Ya.. begitulah indahnya silaturahmi. Satu pihak bersilaturahmi lewat milist. Satu pihak bersilaturahmi lewat jalur alumni PROPERTY UNIVERSITY. Allah mempertemukan kami. Tugas saya sebagai pencari modal untuk DA dan II sudah selesai. Tugas saya sebagai mentor PROPERTY UNIVERSITY untuk FS juga sudah selesai. Semoga ini menjadi berkah untuk semuanya. Selamat berjuang saudaraku. Majukan Indonesia dengan PROPERTI. Aamiin!
Luar biasa bro..
tidak ada kebaikan dibalas pula dengan kebaikan pula
silaturahmi memang jurus pamungkas pintu rezeki….
sip mas aryo.di doa-in semoga berkah ….
salam property !
aamiin 99x
Yth Mas Aryo,
Kenalkan saya pendatang baru.
Saya bersyukur bisa menemukan wadah berkeluh kesah mengenai bisnis properti.
Kebetelun setelah keliling2 cari lahan saya menemukan pemilik tanah yang mau bekerja sama dengan pembayaran bertahap sampai dengan 1 tahun. Luas lahan total kurang lebih 2 Ha, bisa dipecah tiga tahap pengerjaan.

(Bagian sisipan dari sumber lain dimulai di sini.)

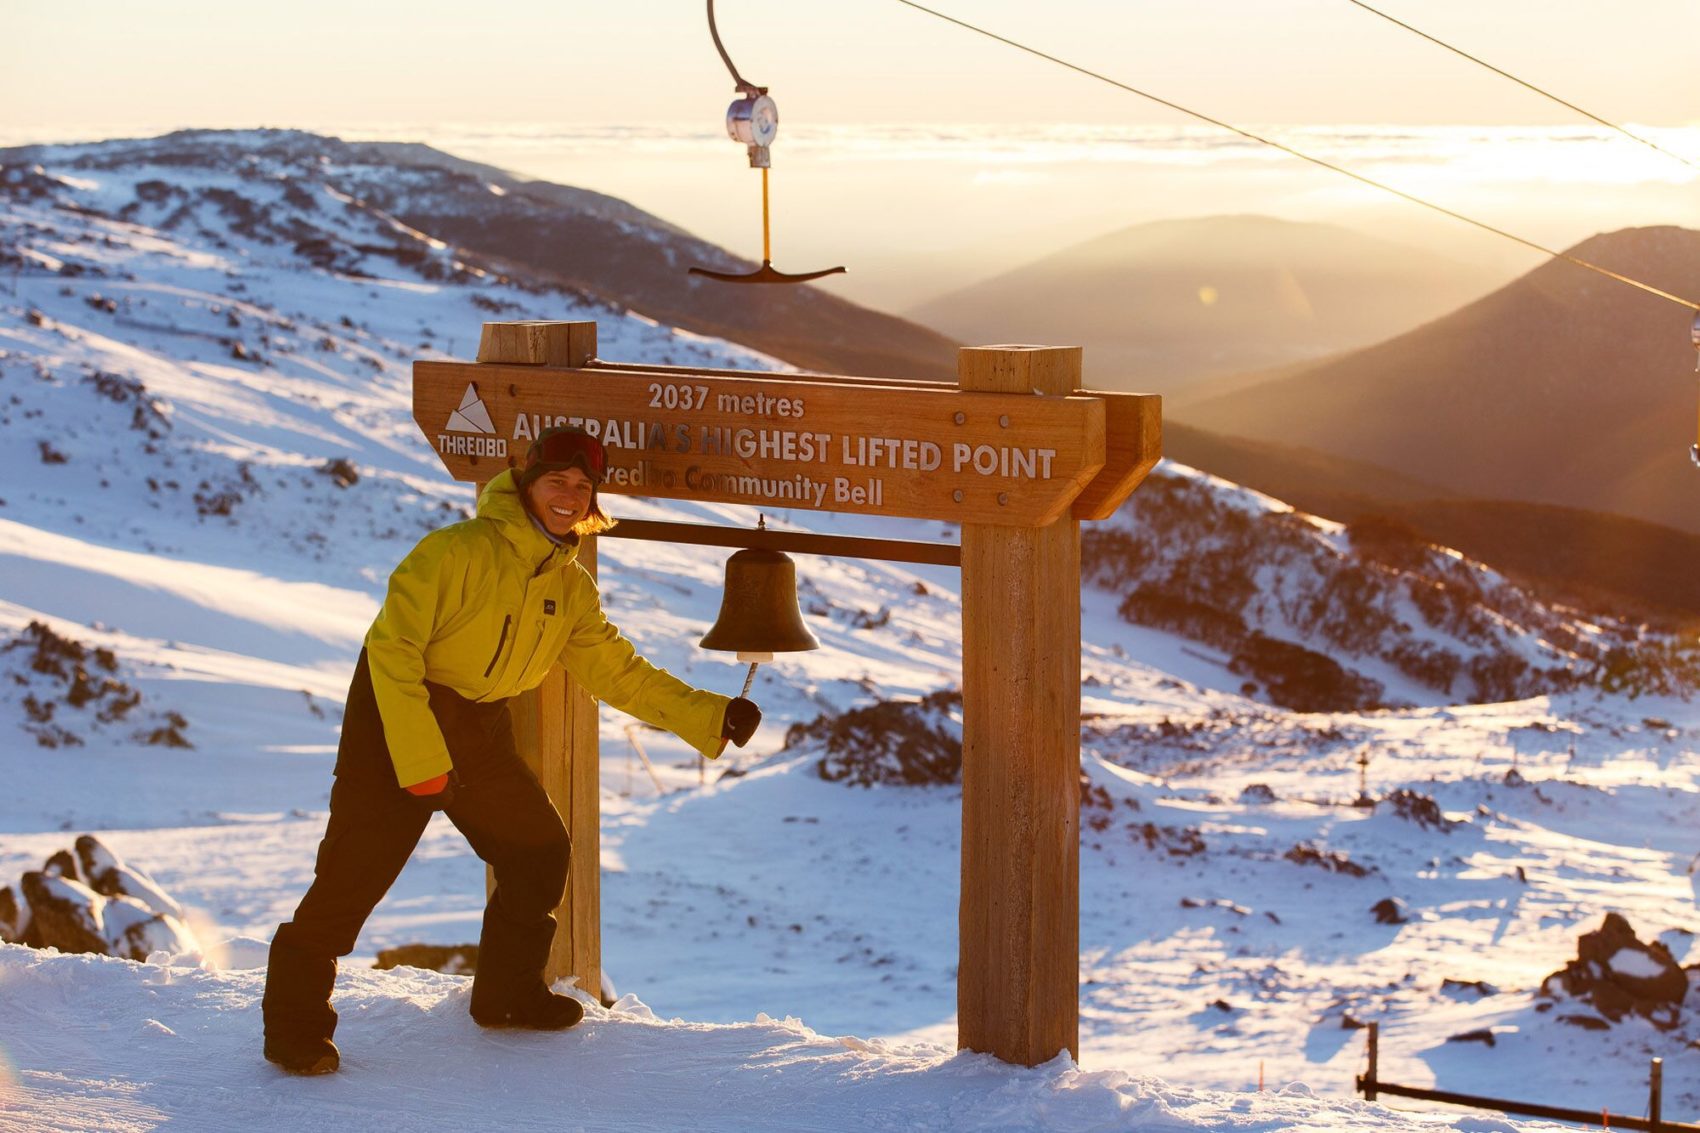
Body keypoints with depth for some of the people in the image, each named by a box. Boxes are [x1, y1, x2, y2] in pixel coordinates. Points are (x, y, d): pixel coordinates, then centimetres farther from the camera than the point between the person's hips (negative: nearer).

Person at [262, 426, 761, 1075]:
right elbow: (391, 645, -22)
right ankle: (294, 1023, -3)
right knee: (358, 868, -14)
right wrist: (418, 757, -26)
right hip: (398, 715, -7)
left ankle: (508, 991, 28)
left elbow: (619, 673, 8)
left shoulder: (571, 588, 5)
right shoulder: (460, 552, -19)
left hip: (480, 729, 8)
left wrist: (712, 719, 0)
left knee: (541, 852, 9)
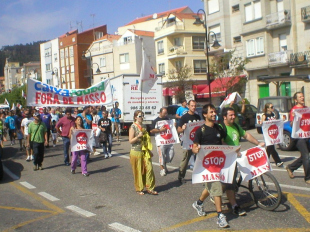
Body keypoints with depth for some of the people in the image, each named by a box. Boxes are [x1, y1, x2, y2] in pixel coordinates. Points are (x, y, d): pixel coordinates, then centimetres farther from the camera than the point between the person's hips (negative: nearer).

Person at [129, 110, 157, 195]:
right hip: (136, 152, -5)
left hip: (145, 151, 6)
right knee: (138, 171, 2)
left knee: (149, 168, -1)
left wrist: (150, 150, 16)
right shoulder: (133, 127, -7)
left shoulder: (143, 126, 11)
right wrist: (138, 136, -25)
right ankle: (139, 189, 15)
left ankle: (150, 188, 8)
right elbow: (130, 141, -10)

Lokasi di Pitara, Pancoran Mas Depok. Akses pinggir jalan dilewati angkot, kurang lebih 2 Km dari Carefour dan pusat kota, harga 400rb/m, lokasi dikelilingi saluran air, jauh dari sutet dan makam.
Saya sudah pernah undang kepala BTN untuk menaksir perolehan KYG dan kelayakan proyek.
Saya sudah mengecek ke tata ruang untuk peruntukan dan perijinan tidak ada masalah.
Dana saya minim, mohon kalau ada teman yang bisa menjadi partner.